About me: Oh boy. The big thing here, my main focus, is that I am the adult child from an alcoholic home. My mother is a straight up, textbook, pain in the butt alcoholic. My dad drinks too much but probably wouldn’t be defined as an alcoholic. Enough about them. This is my about me. I love me. I learned to cope with my parent’s issues through my sense of humor. Sometimes I use it to distance myself, sometimes I use it because the situation really can be funny. I decided to start this blog because I can’t be the only person who appreciates humor in the darkest hours of our lives. And as a wise friend asked me today, why not invest in yourself? I hope you take something from these stories. It could be inspiration to address a family member’s problem, the strength to stand up for yourself, or even if it is just a laugh at my wonderfully awkward upbringing, I hope you get something out of this. My secret wish is that you find hope. Hope is hard to find and can be very dangerous when loving someone with addiction but, God, is it worse when you have none. Here’s hoping this helps someone.

2 thoughts on “Humor Me”

  1. Hey Grumpy. Do you think that if you and your sister were on the same page about your Mom’s drinking that it would be easier (for the lack of a better word) to deal with in terms of acceptance? It sounds like you and your sister are very close -but on opposite ends of the alcoholic pole. I am with you on your thoughts and reasoning. Your Mom is probably never going to recover and the chances of her getting illnesses directly related to alcoholism are very high, especially as she ages.

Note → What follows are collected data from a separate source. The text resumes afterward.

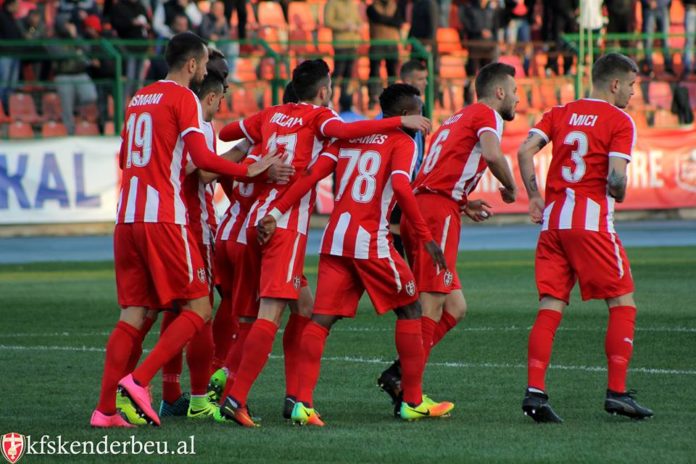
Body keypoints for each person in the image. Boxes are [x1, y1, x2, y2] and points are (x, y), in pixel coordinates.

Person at [213, 59, 431, 427]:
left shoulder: (272, 115)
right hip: (287, 226)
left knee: (299, 311)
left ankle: (293, 399)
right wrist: (398, 123)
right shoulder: (324, 120)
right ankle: (236, 398)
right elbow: (340, 141)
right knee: (270, 316)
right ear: (324, 90)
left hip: (256, 220)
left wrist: (263, 138)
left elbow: (228, 132)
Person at [90, 32, 280, 428]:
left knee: (134, 314)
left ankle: (105, 411)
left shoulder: (138, 98)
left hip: (127, 216)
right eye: (205, 65)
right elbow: (201, 159)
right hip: (164, 216)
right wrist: (249, 169)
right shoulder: (184, 99)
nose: (206, 72)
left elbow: (125, 158)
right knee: (198, 308)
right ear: (193, 64)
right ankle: (138, 382)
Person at [256, 83, 453, 425]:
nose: (422, 119)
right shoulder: (403, 141)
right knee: (411, 309)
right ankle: (412, 400)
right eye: (419, 112)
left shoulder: (349, 137)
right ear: (405, 114)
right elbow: (401, 186)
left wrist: (276, 211)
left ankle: (302, 403)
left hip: (335, 240)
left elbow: (311, 176)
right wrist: (425, 237)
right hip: (370, 241)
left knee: (321, 321)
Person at [516, 52, 653, 423]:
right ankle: (617, 393)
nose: (633, 93)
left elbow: (525, 150)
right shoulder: (619, 120)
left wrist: (533, 195)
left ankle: (535, 392)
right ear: (615, 84)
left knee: (550, 305)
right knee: (622, 302)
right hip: (591, 225)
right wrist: (619, 190)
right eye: (631, 85)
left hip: (553, 224)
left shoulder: (560, 112)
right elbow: (616, 179)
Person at [377, 63, 519, 414]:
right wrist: (511, 187)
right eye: (515, 91)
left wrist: (463, 201)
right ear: (499, 91)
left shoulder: (458, 117)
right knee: (431, 305)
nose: (517, 99)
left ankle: (399, 374)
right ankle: (411, 398)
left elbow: (440, 168)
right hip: (436, 212)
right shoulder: (487, 114)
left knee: (455, 307)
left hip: (428, 207)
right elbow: (492, 154)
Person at [367, 0, 405, 108]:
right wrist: (392, 21)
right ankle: (373, 98)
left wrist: (385, 20)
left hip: (392, 44)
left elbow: (399, 22)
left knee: (392, 72)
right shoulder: (372, 8)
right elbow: (378, 18)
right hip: (377, 43)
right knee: (374, 72)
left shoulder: (395, 6)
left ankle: (392, 99)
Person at [324, 0, 361, 99]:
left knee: (348, 73)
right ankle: (329, 98)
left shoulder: (353, 4)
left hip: (353, 43)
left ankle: (346, 101)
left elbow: (359, 20)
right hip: (340, 44)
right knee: (338, 71)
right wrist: (345, 26)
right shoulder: (332, 3)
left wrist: (358, 26)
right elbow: (327, 21)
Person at [0, 0, 23, 114]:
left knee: (12, 84)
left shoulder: (13, 18)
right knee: (4, 83)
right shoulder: (1, 17)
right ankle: (2, 108)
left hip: (15, 54)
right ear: (9, 5)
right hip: (4, 55)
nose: (18, 7)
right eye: (16, 5)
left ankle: (9, 109)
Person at [641, 0, 674, 76]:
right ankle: (649, 67)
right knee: (648, 39)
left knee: (665, 39)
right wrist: (648, 2)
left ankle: (668, 67)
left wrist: (658, 3)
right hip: (648, 9)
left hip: (663, 9)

    Just rambling here but if you and your sister formed a relationship separate from your parents- where your parents are not part of the equation at all, you could enjoy all those things you mentioned that are usually reserved for grandparents.

    It pains me deeply to say that my daughter grew up without any grandparents. She was 7 when my Mom died. By then my Mom was angry and bitter and would rant about how life (my father) crapped on her parade. I said many time, but LOOK what you have now!! A beautiful granddaughter who adores you. Unfortunately, that wasn’t enough.

    I am not close to my siblings primarily due to the enormous dysfunction we grew up in. I would have loved nothing more for them to be a part of my daughter’s life (and mine) but it wasn’t meant to be. We are in our 50’s and 60’s now and there is still so much anger, resentment and blame. Some have chosen to move on and get healthy while others are focused on leading a miserably unhappy life.

    I am probably around the same age as your Mother and my unsolicited advice to you would be to grow and nurture your relationship with your sister. Maybe the both of you can get counselling, together? Focus on the beautiful future you can have with each other. It may take some work but it would be worth it.

    And now to humour you. A priest, a rabbi and a drunk walked into a bar…

    1. My sister and I do have a very close relationship outside of our parents. We usually only have “flare ups” when something has happened with my mom. For the most part, she does not discuss my mother with me.

      Unfortunately, it is hard to keep it separate when they are still such a huge factor in her life but we do try!

      Thank you for the good advice! and thank you as always for reading!